ECLI:NL:RBBRE:2010:BO7397
Rechtbank Breda
- Voorlopige voorziening
- Rechtspraak.nl
Vordering tot intrekking van officiële waarschuwing en verbod op gebruik in arbeidsrelatie
In deze zaak vorderde de eiser, een werknemer van de stichting Geestelijke Gezondheidszorg Westelijk Noord-Brabant (GGZWNB), dat de werkgever werd veroordeeld tot intrekking van een officiële waarschuwing die aan hem was gegeven. De eiser stelde dat deze waarschuwing onterecht was en dat deze negatieve gevolgen zou hebben voor zijn positie in een aankomende reorganisatie. De kantonrechter oordeelde dat de werkgever, binnen de gezagsverhouding, het recht had om een officiële waarschuwing te geven.
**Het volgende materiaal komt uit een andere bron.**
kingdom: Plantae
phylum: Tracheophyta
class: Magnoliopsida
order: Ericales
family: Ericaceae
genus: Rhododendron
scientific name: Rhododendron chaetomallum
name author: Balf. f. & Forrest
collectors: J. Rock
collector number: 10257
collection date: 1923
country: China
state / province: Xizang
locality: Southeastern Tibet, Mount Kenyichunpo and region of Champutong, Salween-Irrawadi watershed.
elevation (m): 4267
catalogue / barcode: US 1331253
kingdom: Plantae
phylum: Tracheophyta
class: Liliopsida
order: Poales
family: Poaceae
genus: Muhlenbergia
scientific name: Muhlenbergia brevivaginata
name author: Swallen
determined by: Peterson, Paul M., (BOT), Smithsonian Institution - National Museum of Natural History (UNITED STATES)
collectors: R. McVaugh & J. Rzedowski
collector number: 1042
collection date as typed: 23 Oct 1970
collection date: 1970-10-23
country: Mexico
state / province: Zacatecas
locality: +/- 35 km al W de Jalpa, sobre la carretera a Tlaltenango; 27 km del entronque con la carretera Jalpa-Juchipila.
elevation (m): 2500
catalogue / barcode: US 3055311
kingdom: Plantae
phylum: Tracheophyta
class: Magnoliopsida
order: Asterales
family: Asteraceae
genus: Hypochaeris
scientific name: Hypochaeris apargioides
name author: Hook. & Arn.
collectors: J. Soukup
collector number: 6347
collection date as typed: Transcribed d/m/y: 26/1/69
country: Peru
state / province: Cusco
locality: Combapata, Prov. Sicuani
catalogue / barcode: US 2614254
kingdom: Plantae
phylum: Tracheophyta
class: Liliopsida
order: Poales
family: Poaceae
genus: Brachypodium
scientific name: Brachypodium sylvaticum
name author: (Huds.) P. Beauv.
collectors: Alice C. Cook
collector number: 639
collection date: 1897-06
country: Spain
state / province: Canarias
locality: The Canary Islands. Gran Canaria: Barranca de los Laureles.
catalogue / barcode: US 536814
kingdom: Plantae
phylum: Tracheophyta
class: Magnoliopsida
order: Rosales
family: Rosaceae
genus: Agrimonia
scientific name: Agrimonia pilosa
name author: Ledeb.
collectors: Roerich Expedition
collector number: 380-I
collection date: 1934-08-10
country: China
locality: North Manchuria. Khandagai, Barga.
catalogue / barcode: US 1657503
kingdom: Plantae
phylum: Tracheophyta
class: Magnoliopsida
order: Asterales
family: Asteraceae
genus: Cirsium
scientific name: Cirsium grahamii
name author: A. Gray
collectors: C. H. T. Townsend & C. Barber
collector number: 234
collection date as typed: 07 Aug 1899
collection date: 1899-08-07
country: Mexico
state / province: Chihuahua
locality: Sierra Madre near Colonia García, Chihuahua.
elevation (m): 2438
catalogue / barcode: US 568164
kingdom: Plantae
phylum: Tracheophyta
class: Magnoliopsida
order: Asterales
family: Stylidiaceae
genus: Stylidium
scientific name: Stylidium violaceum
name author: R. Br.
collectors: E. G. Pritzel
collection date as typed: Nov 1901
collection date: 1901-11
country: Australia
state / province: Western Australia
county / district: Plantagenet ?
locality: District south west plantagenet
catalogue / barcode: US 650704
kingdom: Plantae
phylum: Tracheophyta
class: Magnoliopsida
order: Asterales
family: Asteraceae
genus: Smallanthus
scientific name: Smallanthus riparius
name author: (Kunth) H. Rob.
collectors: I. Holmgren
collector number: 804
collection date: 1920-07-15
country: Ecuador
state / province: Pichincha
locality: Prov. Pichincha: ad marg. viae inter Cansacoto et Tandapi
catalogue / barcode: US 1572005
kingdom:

De rechter concludeerde dat de vorderingen van de eiser niet op een wettelijke basis waren gestoeld en wees deze af. De kantonrechter benadrukte dat de werkgever de bevoegdheid heeft om een werknemer aan te spreken op zijn functioneren en dat de waarschuwing niet in strijd was met goed werkgeverschap. De eiser had ook gevorderd dat de werkgever werd verboden de waarschuwing te gebruiken in een eventuele ontslagprocedure, maar ook deze vordering werd afgewezen. De rechter oordeelde dat de vordering tot vergoeding van de volledige kosten van rechtsbijstand van de eiser eveneens niet kon worden toegewezen, omdat de relevante CAO-bepaling niet van toepassing was op persoonlijke geschillen. Uiteindelijk werd de eiser in de kosten van het geding veroordeeld.